4. Don’t believe Everytown for Gun Safety.
They lie. Proof: Their “18 school shootings in 2018” is more fiction than fact. They are also very, very partisan. For all their “follow the money” attacks on the NRA, they are secretive about their own lobbying ($1.2 million in 2017 to lobbying firms), have a budget of $41 million, massive PR efforts with celebrities like Beyonce Knowles, and the financial backing of billionaire Mike Bloomberg.
5. Don’t forget Chicago.
School-aged children die almost daily in Chicago. Why are Democrats mysteriously silent on this? Maybe because the victims are black kids in neighborhoods run by gangs. Or maybe because they don’t want to address that Chicago already has some of the strictest gun control laws in the nation?
6. Gun control doesn’t work
As Sen. Tim Scott has repeatedly said, states with the most gun regulations experience the worst shootings. Sen. Marco Rubio was proven right when he said in 2016 that no current gun control laws on the books could have or would have prevented recent mass shootings. Even The Washington Post fact checked this as “true.” We consistently hear from the gun control crowd that we need “common sense” gun control. Well, in many states we see what might be considered beyond common sense legislation and it hasn’t worked.
7. Have armed guards at public schools
As The Daily Wire’s Matt Walsh wrote, “Why are so many government buildings protected except the schools where our most precious people preside for 8 hours a day?”

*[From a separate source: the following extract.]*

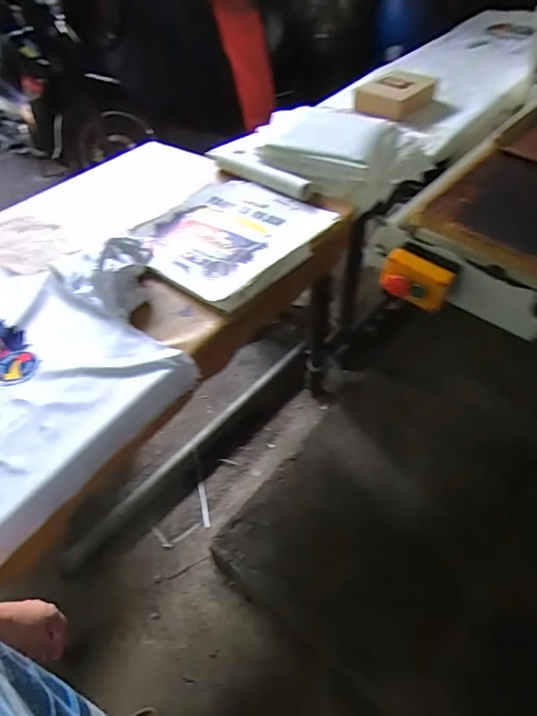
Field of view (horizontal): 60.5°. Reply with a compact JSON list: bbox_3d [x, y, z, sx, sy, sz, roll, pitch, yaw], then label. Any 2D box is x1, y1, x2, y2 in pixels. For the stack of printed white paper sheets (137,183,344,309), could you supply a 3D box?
[{"bbox_3d":[-0.089,-0.298,1.091,0.381,0.024,0.406,32,56,23],"label":"stack of printed white paper sheets"}]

Here’s a thought: employ veterans as armed security guards at public schools after they go through thorough background checks, psychological evaluations, and appropriate training. In many parts of the country, as in my home state of Oklahoma, you could hire an individual veteran for $50,000 per year. In Oklahoma, that’s a good standard of living. If there are schools that can’t afford this, and parents are unwilling to foot the bill, then . . .
8. Arm the teachers
Time and time again we see amazing teachers sacrifice their lives for their students. Why not allow willing teachers to arm themselves so they could protect their students and maybe not have to give their own lives? During last week’s shooting at Stoneman Douglas High School in Parkland, Coach Aaron Feis was one of these men. A student of his says he believes if Feis could have carried a firearm on campus, he would have. I’ve argued before that if you don’t trust your kid’s teacher to protect them with a gun, then you shouldn’t entrust them to your child at all.
9. Fix the FBI
Many things run better lean and mean. We now know that the FBI received a detailed and credible tip about the shooter’s disturbing behavior and did nothing. Proper protocol was not followed. The FBI office in Miami was not informed. There was no follow-up. This. Is. Awful. The FBI, and many other government agencies are overrun with political bureaucrats who are used to glad-handing and pushing paper. It needs to change. We need to weed out the bad, keep the good, and make sure they are fully focused on protecting our nation, especially our nation’s children.
10. Stop the “media contagion”
As of today, The Daily Wire will no longer name mass shooters or show their images on our site. Our Editor-in-Chief, Ben Shapiro, explained why here. We won’t — and the rest of the media should not — participate in inflating the infamy of these evil losers.